We used only four SNPs in our analysis. In principal, these procedures can also be applied to testing thousand of SNPs as in a genome-wide association study. However, for testing a very large number of SNPs, these procedures can be extremely conservative and computationally intense. As we include more SNPs in the analysis, the methods tend to become very conservative and fail to find any significance. Reducing the number of tests by restricting areas of investigation is one common approach to address the multiple testing problems in genome-wide association studies and the methods described here may be optimal with the reduced data. To take full advantage of the abundant information from a genome-wide SNP map, alternative approaches such as a method for controlling FDR and a sequential type analysis [13] are possible.

The choice of test statistics has a great impact on the testing results. The CA trend test is usually preferable to the χ2 test [14, 15] and two robust tests, MERT and MAX, provide protection against model misspecification [7, 8]. AA × HWD [6] showed quite consistent result using different numbers of SNPs in the analysis. However, its performance was unstable in the permutation procedure.
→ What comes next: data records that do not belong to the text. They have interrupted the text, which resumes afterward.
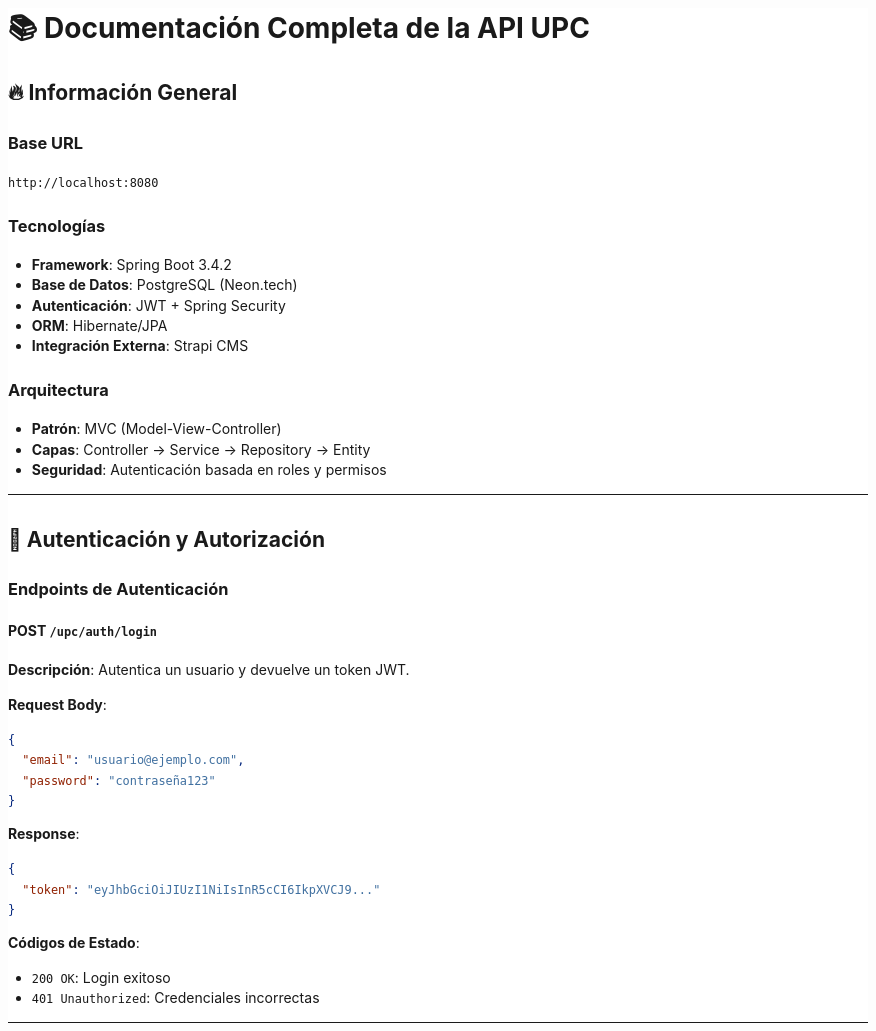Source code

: # 📚 **Documentación Completa de la API UPC**

## 🔥 **Información General**

### **Base URL**
```
http://localhost:8080
```

### **Tecnologías**
- **Framework**: Spring Boot 3.4.2
- **Base de Datos**: PostgreSQL (Neon.tech)
- **Autenticación**: JWT + Spring Security
- **ORM**: Hibernate/JPA
- **Integración Externa**: Strapi CMS

### **Arquitectura**
- **Patrón**: MVC (Model-View-Controller)
- **Capas**: Controller → Service → Repository → Entity
- **Seguridad**: Autenticación basada en roles y permisos

---

## 🔐 **Autenticación y Autorización**

### **Endpoints de Autenticación**

#### **POST** `/upc/auth/login`
**Descripción**: Autentica un usuario y devuelve un token JWT.

**Request Body**:
```json
{
  "email": "usuario@ejemplo.com",
  "password": "contraseña123"
}
```

**Response**:
```json
{
  "token": "eyJhbGciOiJIUzI1NiIsInR5cCI6IkpXVCJ9..."
}
```

**Códigos de Estado**:
- `200 OK`: Login exitoso
- `401 Unauthorized`: Credenciales incorrectas

---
The properties of these test statistics under a variety of genetic models may need further investigation.

The case-control dataset used in this study is a family dataset in which cases and controls could be biologically correlated. The effect of correlated structures between family members in statistical testing leads to an inflated variance due to the positive correlation. Therefore, without considering this factor, inflation in type I error rates may result. In one of our studies using the same dataset [16], we applied the method of Slager and Schaid [17] with modification, in which the correlations of related individuals are incorporated into the CA trend test. While adjusting for the correlations is desirable, we found that the variance inflation is rather minor, and thus in this study, we ignored family structure. The test statistics which incorporate the correlations between family members can also be utilized in the univariate and set association approaches described in this study.